The records below are to be quoted in full; please keep every word exact.

Start of Exercise input

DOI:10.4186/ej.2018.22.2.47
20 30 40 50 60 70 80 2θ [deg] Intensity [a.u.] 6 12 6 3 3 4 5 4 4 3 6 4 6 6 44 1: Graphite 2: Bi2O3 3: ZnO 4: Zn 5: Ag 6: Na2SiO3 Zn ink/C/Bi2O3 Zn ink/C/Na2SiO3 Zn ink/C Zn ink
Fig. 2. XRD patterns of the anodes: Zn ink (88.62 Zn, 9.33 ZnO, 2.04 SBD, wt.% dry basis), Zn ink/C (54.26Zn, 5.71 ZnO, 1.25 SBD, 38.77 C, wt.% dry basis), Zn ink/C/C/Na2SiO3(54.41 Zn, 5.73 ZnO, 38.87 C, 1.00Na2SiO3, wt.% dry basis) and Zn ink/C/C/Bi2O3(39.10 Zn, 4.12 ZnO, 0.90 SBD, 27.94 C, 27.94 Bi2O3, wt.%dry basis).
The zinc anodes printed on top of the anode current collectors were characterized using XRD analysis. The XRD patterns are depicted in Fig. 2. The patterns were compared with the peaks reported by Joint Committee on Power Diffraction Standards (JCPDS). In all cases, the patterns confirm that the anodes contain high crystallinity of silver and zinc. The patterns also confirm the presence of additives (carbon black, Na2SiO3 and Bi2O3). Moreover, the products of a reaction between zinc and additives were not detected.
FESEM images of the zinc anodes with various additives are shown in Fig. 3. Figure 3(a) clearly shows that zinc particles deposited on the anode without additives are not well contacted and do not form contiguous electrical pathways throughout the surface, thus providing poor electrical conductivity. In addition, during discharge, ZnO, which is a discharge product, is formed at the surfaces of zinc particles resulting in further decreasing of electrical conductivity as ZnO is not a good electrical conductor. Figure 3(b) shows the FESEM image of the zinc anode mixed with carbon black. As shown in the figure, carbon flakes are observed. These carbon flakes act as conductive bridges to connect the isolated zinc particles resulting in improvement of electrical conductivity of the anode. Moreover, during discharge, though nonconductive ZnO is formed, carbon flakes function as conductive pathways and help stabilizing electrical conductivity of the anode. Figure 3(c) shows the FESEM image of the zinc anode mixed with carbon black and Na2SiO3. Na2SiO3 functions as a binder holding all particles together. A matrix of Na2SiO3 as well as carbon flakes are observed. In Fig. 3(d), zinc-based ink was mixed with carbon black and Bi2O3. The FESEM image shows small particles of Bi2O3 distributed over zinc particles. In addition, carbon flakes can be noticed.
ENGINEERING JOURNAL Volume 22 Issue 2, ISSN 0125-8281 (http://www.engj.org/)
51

End of Exercise input

◆ Task output ◆
DOI:10.4186/ej.2018.22.2.47
20 30 40 50 60 70 80 2θ [deg] Intensity [a.u.] 6 12 6 3 3 4 5 4 4 3 6 4 6 6 44 1: Graphite 2: Bi2O3 3: ZnO 4: Zn 5: Ag 6: Na2SiO3 Zn ink/C/Bi2O3 Zn ink/C/Na2SiO3 Zn ink/C Zn ink
Fig. 2. XRD patterns of the anodes: Zn ink (88.62 Zn, 9.33 ZnO, 2.04 SBD, wt.% dry basis), Zn ink/C (54.26Zn, 5.71 ZnO, 1.25 SBD, 38.77 C, wt.% dry basis), Zn ink/C/C/Na2SiO3(54.41 Zn, 5.73 ZnO, 38.87 C, 1.00Na2SiO3, wt.% dry basis) and Zn ink/C/C/Bi2O3(39.10 Zn, 4.12 ZnO, 0.90 SBD, 27.94 C, 27.94 Bi2O3, wt.%dry basis).
The zinc anodes printed on top of the anode current collectors were characterized using XRD analysis. The XRD patterns are depicted in Fig. 2. The patterns were compared with the peaks reported by Joint Committee on Power Diffraction Standards (JCPDS). In all cases, the patterns confirm that the anodes contain high crystallinity of silver and zinc. The patterns also confirm the presence of additives (carbon black, Na2SiO3 and Bi2O3). Moreover, the products of a reaction between zinc and additives were not detected.
FESEM images of the zinc anodes with various additives are shown in Fig. 3. Figure 3(a) clearly shows that zinc particles deposited on the anode without additives are not well contacted and do not form contiguous electrical pathways throughout the surface, thus providing poor electrical conductivity. In addition, during discharge, ZnO, which is a discharge product, is formed at the surfaces of zinc particles resulting in further decreasing of electrical conductivity as ZnO is not a good electrical conductor. Figure 3(b) shows the FESEM image of the zinc anode mixed with carbon black. As shown in the figure, carbon flakes are observed. These carbon flakes act as conductive bridges to connect the isolated zinc particles resulting in improvement of electrical conductivity of the anode. Moreover, during discharge, though nonconductive ZnO is formed, carbon flakes function as conductive pathways and help stabilizing electrical conductivity of the anode. Figure 3(c) shows the FESEM image of the zinc anode mixed with carbon black and Na2SiO3. Na2SiO3 functions as a binder holding all particles together. A matrix of Na2SiO3 as well as carbon flakes are observed. In Fig. 3(d), zinc-based ink was mixed with carbon black and Bi2O3. The FESEM image shows small particles of Bi2O3 distributed over zinc particles. In addition, carbon flakes can be noticed.
ENGINEERING JOURNAL Volume 22 Issue 2, ISSN 0125-8281 (http://www.engj.org/)
51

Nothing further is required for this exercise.